Saved data entries
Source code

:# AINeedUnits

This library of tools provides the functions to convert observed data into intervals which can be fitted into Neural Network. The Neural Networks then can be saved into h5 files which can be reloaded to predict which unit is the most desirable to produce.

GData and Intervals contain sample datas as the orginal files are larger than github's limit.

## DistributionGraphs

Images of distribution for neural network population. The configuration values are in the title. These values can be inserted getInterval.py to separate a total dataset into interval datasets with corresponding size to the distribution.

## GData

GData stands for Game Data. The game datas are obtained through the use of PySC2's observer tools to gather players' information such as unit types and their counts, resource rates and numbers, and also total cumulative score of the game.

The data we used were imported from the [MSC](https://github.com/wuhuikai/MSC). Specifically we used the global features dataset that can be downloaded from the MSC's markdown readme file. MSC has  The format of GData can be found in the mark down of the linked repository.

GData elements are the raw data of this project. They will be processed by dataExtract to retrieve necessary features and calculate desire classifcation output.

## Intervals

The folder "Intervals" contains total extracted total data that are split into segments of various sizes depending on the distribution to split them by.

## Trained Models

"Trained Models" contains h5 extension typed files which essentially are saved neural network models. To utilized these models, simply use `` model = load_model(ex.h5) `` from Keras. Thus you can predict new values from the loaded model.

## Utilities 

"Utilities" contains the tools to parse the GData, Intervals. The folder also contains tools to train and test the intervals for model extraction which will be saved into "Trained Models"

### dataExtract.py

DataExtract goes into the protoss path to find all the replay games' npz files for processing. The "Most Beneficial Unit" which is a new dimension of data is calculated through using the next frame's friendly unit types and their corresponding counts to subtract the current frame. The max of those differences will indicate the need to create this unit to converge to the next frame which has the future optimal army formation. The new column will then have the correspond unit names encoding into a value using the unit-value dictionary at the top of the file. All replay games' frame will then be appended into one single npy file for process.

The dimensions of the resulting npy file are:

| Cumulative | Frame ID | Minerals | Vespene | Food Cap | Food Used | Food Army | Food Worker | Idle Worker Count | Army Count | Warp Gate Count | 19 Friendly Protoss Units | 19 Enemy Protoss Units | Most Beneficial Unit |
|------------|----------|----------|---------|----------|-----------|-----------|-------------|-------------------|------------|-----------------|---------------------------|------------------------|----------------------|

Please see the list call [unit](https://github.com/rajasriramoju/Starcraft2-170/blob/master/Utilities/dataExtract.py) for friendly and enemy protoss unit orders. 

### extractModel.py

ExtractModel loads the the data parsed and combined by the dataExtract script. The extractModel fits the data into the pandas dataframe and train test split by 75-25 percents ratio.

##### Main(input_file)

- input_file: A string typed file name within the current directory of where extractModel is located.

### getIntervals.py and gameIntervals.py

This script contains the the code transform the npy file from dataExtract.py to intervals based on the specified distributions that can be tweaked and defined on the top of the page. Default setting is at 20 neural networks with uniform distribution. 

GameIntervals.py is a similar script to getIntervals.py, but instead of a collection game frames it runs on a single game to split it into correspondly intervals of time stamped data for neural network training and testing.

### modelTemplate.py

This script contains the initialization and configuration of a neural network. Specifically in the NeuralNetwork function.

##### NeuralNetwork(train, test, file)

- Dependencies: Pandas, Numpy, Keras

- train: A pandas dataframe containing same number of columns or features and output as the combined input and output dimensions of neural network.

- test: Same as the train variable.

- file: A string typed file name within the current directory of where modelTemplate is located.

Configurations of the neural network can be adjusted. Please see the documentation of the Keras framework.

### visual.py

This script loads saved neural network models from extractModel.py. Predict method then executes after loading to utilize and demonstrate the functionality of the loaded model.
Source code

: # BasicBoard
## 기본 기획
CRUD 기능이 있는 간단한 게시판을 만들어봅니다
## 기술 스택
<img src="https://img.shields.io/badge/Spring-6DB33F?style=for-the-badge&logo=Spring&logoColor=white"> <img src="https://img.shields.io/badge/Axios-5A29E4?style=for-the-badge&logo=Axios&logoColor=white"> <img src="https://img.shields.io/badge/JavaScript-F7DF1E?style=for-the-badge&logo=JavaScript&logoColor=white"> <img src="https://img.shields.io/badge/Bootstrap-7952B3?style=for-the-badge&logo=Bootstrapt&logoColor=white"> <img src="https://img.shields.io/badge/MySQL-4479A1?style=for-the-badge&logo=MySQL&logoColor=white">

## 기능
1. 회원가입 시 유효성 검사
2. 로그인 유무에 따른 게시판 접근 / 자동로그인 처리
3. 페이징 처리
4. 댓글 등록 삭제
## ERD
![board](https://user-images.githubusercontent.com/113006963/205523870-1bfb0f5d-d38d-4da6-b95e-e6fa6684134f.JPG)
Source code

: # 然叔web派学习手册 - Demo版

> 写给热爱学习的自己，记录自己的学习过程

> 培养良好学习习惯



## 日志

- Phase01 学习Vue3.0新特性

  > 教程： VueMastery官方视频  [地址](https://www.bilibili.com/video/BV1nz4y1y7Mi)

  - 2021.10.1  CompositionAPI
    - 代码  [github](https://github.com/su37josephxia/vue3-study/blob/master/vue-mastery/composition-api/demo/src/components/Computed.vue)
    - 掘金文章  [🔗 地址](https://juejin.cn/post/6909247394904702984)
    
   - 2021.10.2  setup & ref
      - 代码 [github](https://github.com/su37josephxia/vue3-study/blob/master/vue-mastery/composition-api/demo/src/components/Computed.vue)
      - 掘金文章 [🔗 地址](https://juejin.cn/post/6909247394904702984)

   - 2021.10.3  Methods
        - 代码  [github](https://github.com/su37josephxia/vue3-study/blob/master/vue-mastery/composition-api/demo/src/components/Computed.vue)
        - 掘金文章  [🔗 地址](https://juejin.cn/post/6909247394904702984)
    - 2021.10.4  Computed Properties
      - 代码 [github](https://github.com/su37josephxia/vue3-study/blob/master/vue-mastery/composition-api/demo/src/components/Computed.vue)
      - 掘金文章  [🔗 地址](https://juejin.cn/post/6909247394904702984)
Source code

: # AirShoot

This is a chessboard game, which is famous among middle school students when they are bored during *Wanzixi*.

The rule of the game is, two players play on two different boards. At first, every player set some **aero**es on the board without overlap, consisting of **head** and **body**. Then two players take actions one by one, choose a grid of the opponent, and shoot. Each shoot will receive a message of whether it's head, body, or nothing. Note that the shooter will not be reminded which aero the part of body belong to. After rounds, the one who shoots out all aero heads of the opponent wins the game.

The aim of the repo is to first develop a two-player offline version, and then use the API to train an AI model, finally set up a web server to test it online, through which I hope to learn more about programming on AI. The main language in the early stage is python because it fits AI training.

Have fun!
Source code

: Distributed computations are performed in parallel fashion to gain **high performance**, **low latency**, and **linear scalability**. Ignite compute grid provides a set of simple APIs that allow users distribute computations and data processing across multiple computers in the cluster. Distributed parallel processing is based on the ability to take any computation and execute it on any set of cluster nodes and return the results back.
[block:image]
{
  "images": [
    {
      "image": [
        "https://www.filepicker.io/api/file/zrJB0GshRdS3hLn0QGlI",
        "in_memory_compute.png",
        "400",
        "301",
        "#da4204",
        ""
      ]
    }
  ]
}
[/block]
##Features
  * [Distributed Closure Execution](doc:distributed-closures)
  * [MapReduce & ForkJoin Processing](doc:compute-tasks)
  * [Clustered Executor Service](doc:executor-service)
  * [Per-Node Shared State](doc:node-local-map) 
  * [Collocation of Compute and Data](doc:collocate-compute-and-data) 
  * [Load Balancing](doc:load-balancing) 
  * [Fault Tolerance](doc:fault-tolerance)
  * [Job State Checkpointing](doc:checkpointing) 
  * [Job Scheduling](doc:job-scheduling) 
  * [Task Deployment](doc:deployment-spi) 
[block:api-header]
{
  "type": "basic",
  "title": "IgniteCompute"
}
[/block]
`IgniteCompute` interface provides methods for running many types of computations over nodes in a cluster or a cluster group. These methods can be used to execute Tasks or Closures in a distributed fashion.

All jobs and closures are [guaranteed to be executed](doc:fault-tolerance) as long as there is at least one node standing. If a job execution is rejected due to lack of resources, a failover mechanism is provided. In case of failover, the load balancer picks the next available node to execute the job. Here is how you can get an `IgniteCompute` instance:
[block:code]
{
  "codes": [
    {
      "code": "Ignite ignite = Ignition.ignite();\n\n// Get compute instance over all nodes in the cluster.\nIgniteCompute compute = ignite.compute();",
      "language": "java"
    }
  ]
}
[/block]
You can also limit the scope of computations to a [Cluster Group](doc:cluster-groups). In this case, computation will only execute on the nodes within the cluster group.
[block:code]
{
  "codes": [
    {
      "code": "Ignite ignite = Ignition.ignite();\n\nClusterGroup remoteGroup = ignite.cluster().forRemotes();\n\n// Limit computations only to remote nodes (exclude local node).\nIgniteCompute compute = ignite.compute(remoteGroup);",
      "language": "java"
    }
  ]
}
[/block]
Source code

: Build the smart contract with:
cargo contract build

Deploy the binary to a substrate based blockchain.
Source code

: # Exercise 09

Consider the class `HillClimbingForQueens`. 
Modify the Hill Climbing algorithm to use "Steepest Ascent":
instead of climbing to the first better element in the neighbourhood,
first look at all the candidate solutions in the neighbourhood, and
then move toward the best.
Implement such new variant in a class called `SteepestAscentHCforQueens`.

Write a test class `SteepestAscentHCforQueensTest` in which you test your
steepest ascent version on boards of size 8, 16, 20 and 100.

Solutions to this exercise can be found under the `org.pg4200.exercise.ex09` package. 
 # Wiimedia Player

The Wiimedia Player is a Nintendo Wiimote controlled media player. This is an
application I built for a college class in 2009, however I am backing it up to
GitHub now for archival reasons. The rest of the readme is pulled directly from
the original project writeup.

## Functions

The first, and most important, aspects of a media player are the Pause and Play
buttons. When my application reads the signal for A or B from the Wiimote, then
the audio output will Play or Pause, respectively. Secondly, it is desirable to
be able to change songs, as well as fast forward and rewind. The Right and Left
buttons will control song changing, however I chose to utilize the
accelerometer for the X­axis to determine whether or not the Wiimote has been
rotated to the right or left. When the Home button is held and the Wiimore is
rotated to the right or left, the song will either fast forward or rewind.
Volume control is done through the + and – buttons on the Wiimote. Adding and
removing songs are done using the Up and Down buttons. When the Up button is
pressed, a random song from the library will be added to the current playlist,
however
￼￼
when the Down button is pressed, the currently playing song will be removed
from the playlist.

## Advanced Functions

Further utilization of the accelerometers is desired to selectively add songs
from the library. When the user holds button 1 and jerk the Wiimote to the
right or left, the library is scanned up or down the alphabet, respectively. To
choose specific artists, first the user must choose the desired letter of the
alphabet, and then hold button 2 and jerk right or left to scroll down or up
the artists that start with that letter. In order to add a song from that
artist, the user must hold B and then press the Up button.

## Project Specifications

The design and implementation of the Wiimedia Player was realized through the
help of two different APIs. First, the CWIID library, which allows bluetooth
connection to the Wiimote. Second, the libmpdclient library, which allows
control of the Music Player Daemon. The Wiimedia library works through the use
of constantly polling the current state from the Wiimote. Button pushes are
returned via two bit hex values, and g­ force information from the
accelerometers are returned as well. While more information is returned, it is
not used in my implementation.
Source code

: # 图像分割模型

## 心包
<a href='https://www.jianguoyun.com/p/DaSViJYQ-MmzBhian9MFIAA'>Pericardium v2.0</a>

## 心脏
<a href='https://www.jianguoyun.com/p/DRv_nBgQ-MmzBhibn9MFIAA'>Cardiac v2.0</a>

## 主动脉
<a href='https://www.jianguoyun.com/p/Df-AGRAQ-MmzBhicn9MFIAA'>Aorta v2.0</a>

**Written task**
Write out only the lines from the very start of the entries above to the line that includes "GData stands for", both ends included, each one unchanged.

**Reply to the task**
Source code

:# AINeedUnits

This library of tools provides the functions to convert observed data into intervals which can be fitted into Neural Network. The Neural Networks then can be saved into h5 files which can be reloaded to predict which unit is the most desirable to produce.

GData and Intervals contain sample datas as the orginal files are larger than github's limit.

## DistributionGraphs

Images of distribution for neural network population. The configuration values are in the title. These values can be inserted getInterval.py to separate a total dataset into interval datasets with corresponding size to the distribution.

## GData

GData stands for Game Data. The game datas are obtained through the use of PySC2's observer tools to gather players' information such as unit types and their counts, resource rates and numbers, and also total cumulative score of the game.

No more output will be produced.